Original Medicare doesn't cover all the cost.

Most Americans look to the Original Medicare program for their health insurance needs when they turn 65 or become disabled. Original Medicare only covers about 80% of your medical and hospital expenses. You are responsible to pay the other 20% of your medical and hospital costs — and 100% of your prescription costs.


What is Original Medicare?

Medicare is federal health insurance offered primarily to people age 65 and older and disabled individuals under the age of 65. Created in 1965, Medicare started with just two parts—Part A and Part B. Later on, additional parts—Part C and Part D—were added as the needs of Medicare beneficiaries changed.

It's important to understand that Original Medicare (Part A and Part B) does not cover all of your medical expenses.

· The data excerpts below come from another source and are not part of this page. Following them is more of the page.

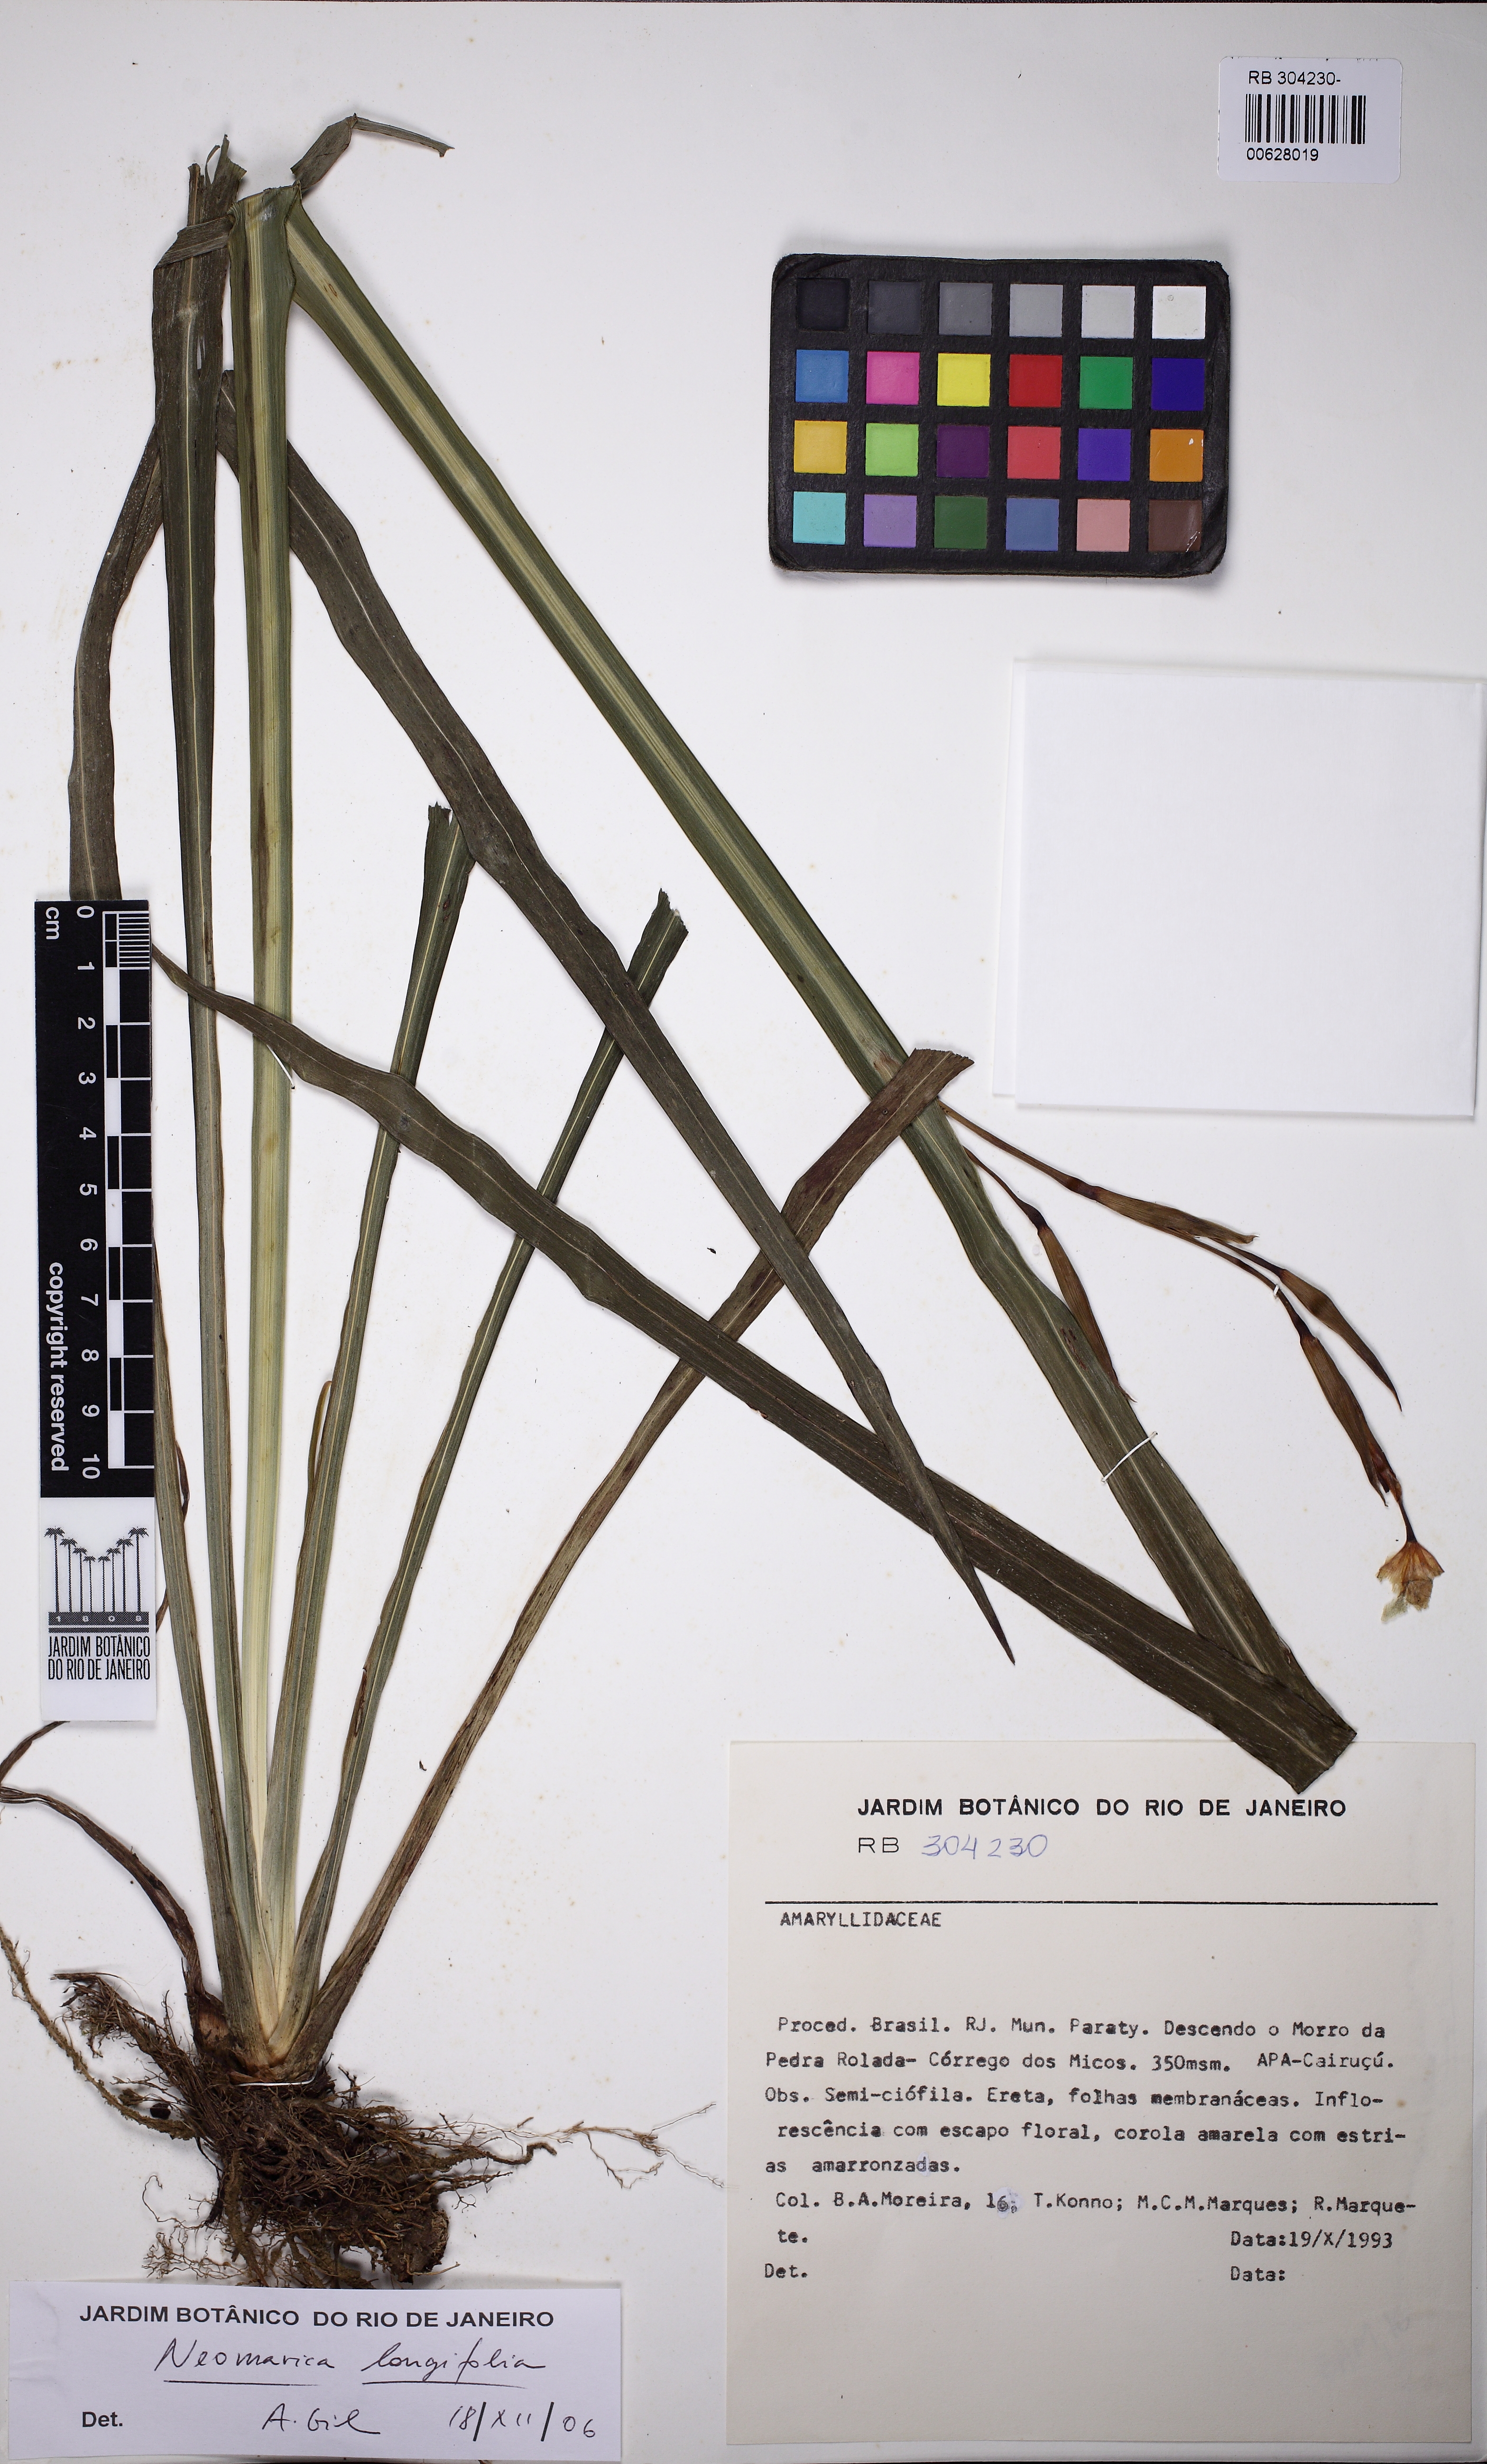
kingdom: Plantae
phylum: Tracheophyta
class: Liliopsida
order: Asparagales
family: Iridaceae
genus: Trimezia
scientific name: Trimezia longifolia
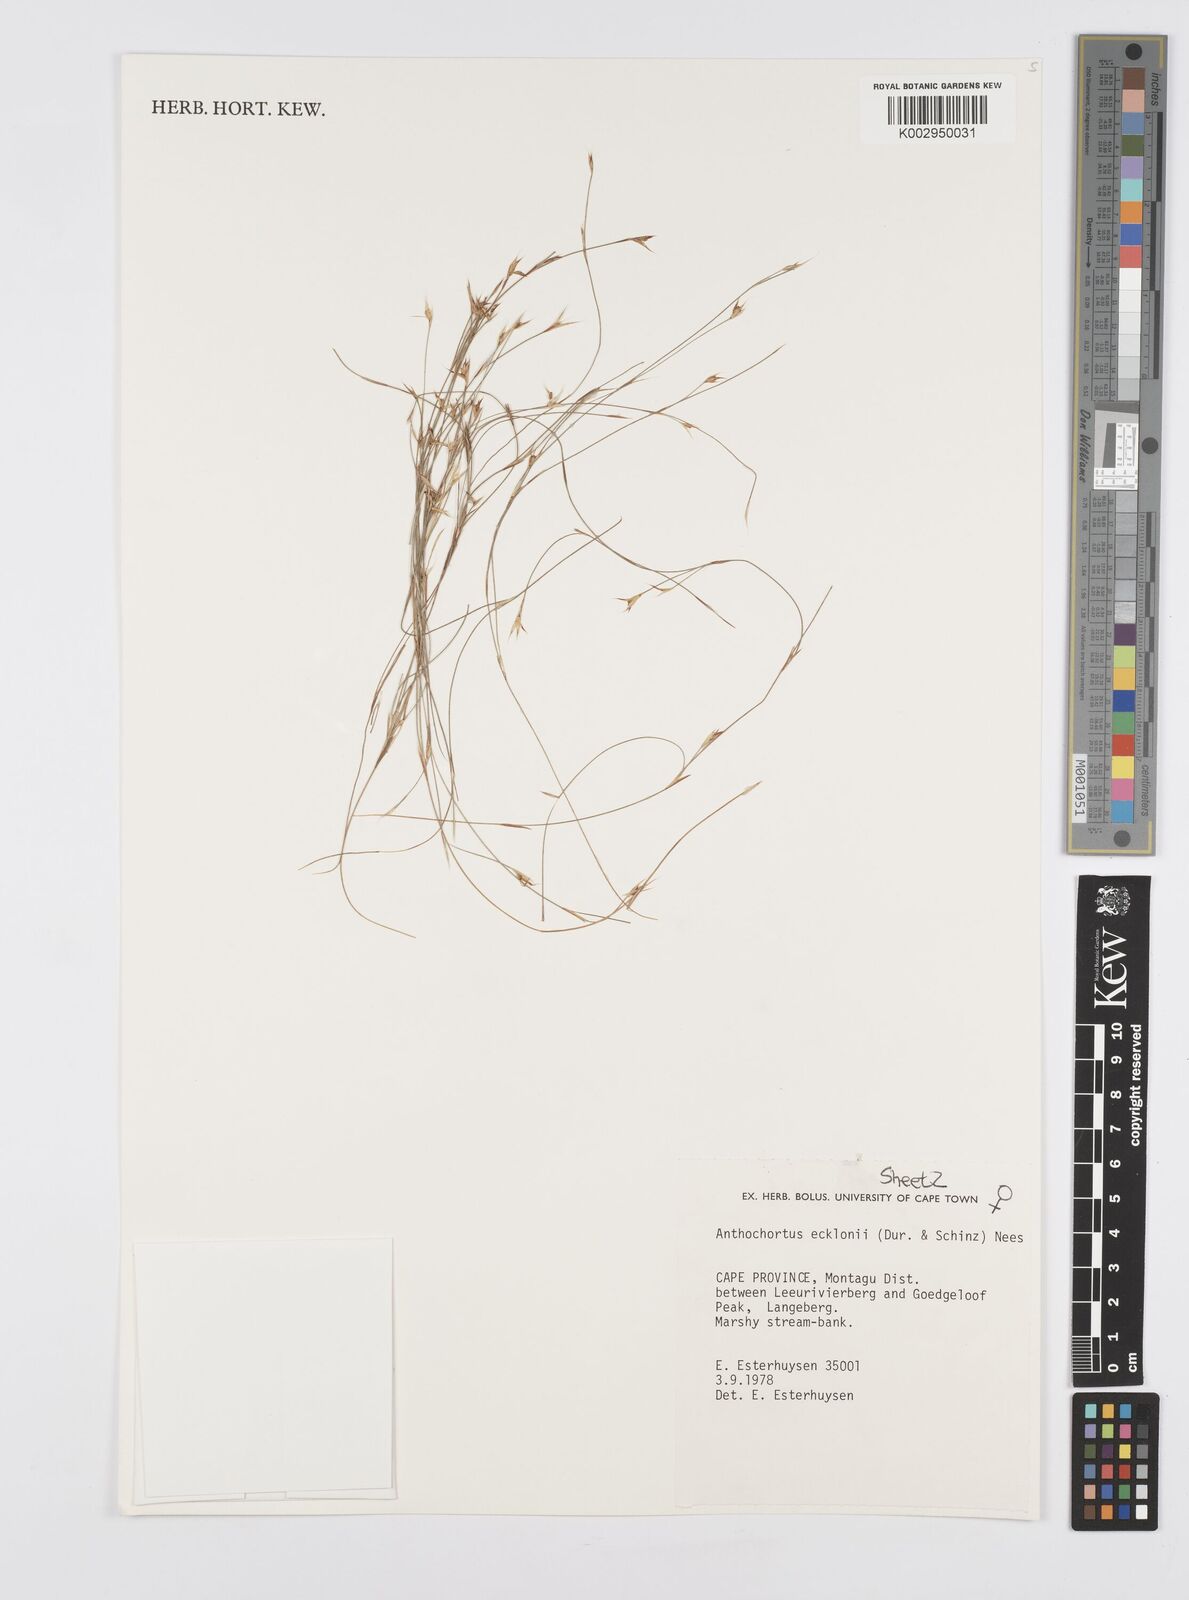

Learn about other options that are available and why they may be right for you.


Part A

Hospital insurance for inpatient stays and more:

  • Usually there is no monthly premium for Part A coverage.
  • You pay a Part A deductible and coinsurance, which are out-of-pocket expenses, when you receive care. You are responsible for paying these expenses unless you have a separate health insurance plan to cover them.

Part B

Medicare insurance for doctor services and more:

  • Part B is optional coverage
  • You usually pay a Monthly Part B premium
  • For most services, you pay a calendar year Part B deductible and coinsurance unless you have insurance for those expenses

Part D

Medicare-approved prescription drug coverage:

  • Part D is sold only through private organizations, like insurers, that are contracted with Medicare.
  • Coverage can be purchased either as a "stand-alone" prescription drug plan (PDP) or may be included with a Part C Medicare Advantage plan. Plans that combine medical coverage and prescription drug coverage are called Medicare Advantage Prescription Drug (MA-PD) plans.

Part C

Medicare Advantage:

  • Part C Medicare Advantage (MA) plans replace Original Medicare with coverage offered by private organizations, like insurers, that are contracted with Medicare.
  • These plans offer everything covered by Original Medicare Part A and Part B, plus they often include prescription drug coverage and coverage of certain services not paid by Original Medicare.
  • Premiums and deductibles vary by plan.